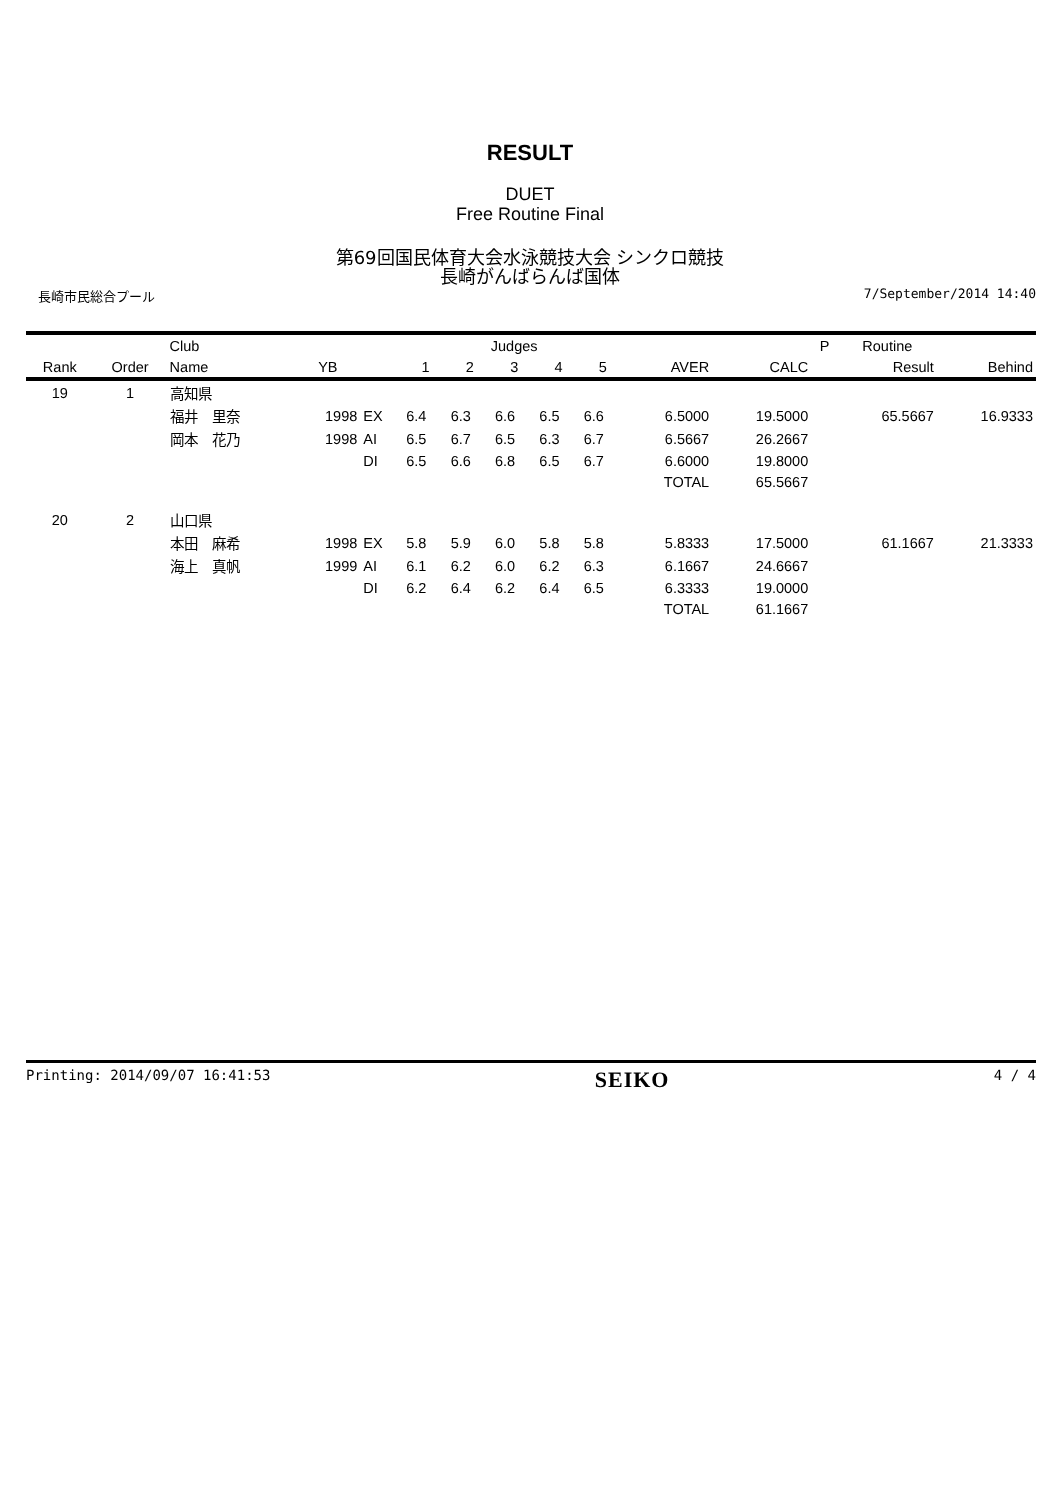RESULT
DUET
Free Routine Final
第69回国民体育大会水泳競技大会 シンクロ競技
長崎がんばらんば国体
長崎市民総合プール 7/September/2014 14:40
| | | Club | | | Judges | | | | | | | P | Routine | |
| --- | --- | --- | --- | --- | --- | --- | --- | --- | --- | --- | --- | --- | --- | --- |
| Rank | Order | Name | YB | | 1 | 2 | 3 | 4 | 5 | AVER | CALC | | Result | Behind |
| 19 | 1 | 高知県 | | | | | | | | | | | | |
| | | 福井 里奈 | 1998 | EX | 6.4 | 6.3 | 6.6 | 6.5 | 6.6 | 6.5000 | 19.5000 | | 65.5667 | 16.9333 |
| | | 岡本 花乃 | 1998 | AI | 6.5 | 6.7 | 6.5 | 6.3 | 6.7 | 6.5667 | 26.2667 | | | |
| | | | | DI | 6.5 | 6.6 | 6.8 | 6.5 | 6.7 | 6.6000 | 19.8000 | | | |
| | | | | | | | | | | TOTAL | 65.5667 | | | |
| 20 | 2 | 山口県 | | | | | | | | | | | | |
| | | 本田 麻希 | 1998 | EX | 5.8 | 5.9 | 6.0 | 5.8 | 5.8 | 5.8333 | 17.5000 | | 61.1667 | 21.3333 |
| | | 海上 真帆 | 1999 | AI | 6.1 | 6.2 | 6.0 | 6.2 | 6.3 | 6.1667 | 24.6667 | | | |
| | | | | DI | 6.2 | 6.4 | 6.2 | 6.4 | 6.5 | 6.3333 | 19.0000 | | | |
| | | | | | | | | | | TOTAL | 61.1667 | | | |
Printing: 2014/09/07 16:41:53 SEIKO 4 / 4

[Work item]
Beginning at the line that contains "20 | 2 | 山口県", transcribe every line through the end of the material exactly, leaving out all earlier lines.

[Reply to the exercise]
| 20 | 2 | 山口県 | | | | | | | | | | | | |
| | | 本田 麻希 | 1998 | EX | 5.8 | 5.9 | 6.0 | 5.8 | 5.8 | 5.8333 | 17.5000 | | 61.1667 | 21.3333 |
| | | 海上 真帆 | 1999 | AI | 6.1 | 6.2 | 6.0 | 6.2 | 6.3 | 6.1667 | 24.6667 | | | |
| | | | | DI | 6.2 | 6.4 | 6.2 | 6.4 | 6.5 | 6.3333 | 19.0000 | | | |
| | | | | | | | | | | TOTAL | 61.1667 | | | |
Printing: 2014/09/07 16:41:53 SEIKO 4 / 4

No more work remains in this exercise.